By Ron Leir
Observer Correspondent
KEARNY –
They’re halfway there. The South Kearny Fire and Police Station on John Miller Way now has a full-time presence by the Fire Department. But police are still waiting.
Until recently, the Fire Department was staffing its one company at the isolated location off S. Hackensack Ave. which serves the town’s industrial area from 10 a.m. to 7 p.m. only. At night, the three-member crew shifted uptown to Headquarters Co. for sleeping quarters.
But as of Dec. 28, the company moved into the Miller Way facility on a permanent basis, occupying separate dormitorystyle rooms created within the confines of two trailers, each about 36 feet-by-40 feet, fitted inside the cavern-like station building on a supporting platform.
Sitting just below the trailers, also inside the building, are three fire rigs: a pumper engine, an apparatus that dispenses foam to douse chemical spills and/or fires, and an Army surplus truck that can be deployed in emergencies, such as rescuing people trapped by flood waters.
A third trailer, about 36 feet-by- 20-feet, is reserved for the Police Department, which has a separate entrance to its space.
Fire Chief Steven Dyl said the town had been waiting for delivery and installation of “furniture, computers and phones” before assigning Group 4, as that company is known, to the facility full-time.
“We’re still waiting on some additional furnishings [such as a kitchen table to replace the one now in use that was donated by a local industry] and the police are waiting on communications equipment, but at least now we’re able to be there 24/7,” Dyl said.
Fire Capt. Michael Hyde, who is staffing the fire facility with Firefighters Dave Myers and Martina Smith, said that aside from the new kitchen table, “we’re waiting on desks, chairs, additional lockers, pots and pans and plates for the kitchen.”
Being situated at the facility – even if it is in trailers – on a 24-hour basis is still “a good thing,” Hyde said, when factoring in the response time to an alarm in South Kearny. “From uptown, it can be a little crazy sometimes,” Hyde said.

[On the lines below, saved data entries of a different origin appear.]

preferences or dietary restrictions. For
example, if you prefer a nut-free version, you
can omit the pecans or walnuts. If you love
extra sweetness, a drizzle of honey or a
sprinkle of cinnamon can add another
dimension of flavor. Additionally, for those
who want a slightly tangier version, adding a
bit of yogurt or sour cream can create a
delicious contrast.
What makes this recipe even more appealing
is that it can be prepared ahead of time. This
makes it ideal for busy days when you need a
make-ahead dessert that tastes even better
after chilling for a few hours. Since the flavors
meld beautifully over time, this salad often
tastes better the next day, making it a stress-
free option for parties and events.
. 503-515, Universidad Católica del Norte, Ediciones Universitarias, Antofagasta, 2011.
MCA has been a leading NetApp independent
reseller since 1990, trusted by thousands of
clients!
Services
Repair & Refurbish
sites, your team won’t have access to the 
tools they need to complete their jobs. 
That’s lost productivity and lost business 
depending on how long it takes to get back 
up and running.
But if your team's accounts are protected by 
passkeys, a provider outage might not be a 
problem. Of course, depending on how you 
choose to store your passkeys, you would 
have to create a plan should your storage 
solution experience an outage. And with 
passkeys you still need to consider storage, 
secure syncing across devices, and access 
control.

National Fire Protection Association guidelines call for a response time of four minutes for the initial fire company to reach a location from the time an alarm is received and eight minutes for all companies assigned on the first alarm but Hyde said that it can take anywhere “from 12 to 15 minutes” just to reach a location in the town’s low-lying meadows area from Kearny Ave. Time is a critical factor in attacking a fire – particularly with an industrial fire where there is a potential for a chemical explosion and loss of life.
Problems associated with the South Kearny facility began in 2007 when the town’s construction officer Michael Martello declared the structure unsafe because the flooring supporting the police section of the building was sinking.
“We determined it’s going to cost $2.4 million to fix the entire building,” Martello said.
The town subsequently sued the architect for malpractice and was awarded $900,000 in damages but the amount of the award is under appeal.
In the meantime, the town relocated both the police and fire personnel from the building for safety reasons since if the property continued to settle, there was the possibility that an underground gas line could rupture and trigger an explosion.
As an interim step, Kearny leased a space in a warehouse known as Building 42A on S. Hackensack Ave., near the closed facility, to house the fire company, where it remained for the next five years, until Superstorm Sandy hit the East Coast in late October 2012 and flooded Building 42A.
Once again, it was moving time for Fire Group 4 and this time, the Jersey City Fire Department provided temporary quarters in one of its firehouses in the city’s West Side section which happened to be on Kearney [different spelling but pronounced the same] Ave.
Six months later, it was back to uptown Kearny at Headquarters Co. as the newly restored South Kearny facility began taking shape and by fall 2013 the company worked out of there during daylight hours, returning to uptown Headquarters to bed down.
And then, just before New Year’s, the company was assigned full-time to South Kearny, hopefully ending its odyssey.
Meanwhile, Police Chief John Dowie said his officers have access to their portion of the site “around the clock” when they need to be there “to write accident reports, fill out forms” in connection with incidents based at South Kearny locations, including the Pulaski Skyway, the Hackensack River bridge and Rts. 1&9.
But the station is still awaiting the installation of the enhanced 9-1-1 emergency communications system, which got wrecked by flooding and which, according to Martello, will cost $250,000 to replace and there’s no indication where the town will come up with the financing.
“We’re taking baby steps,” Dowie said recently. “After all, we just got our C.O. (certificate of occupancy).”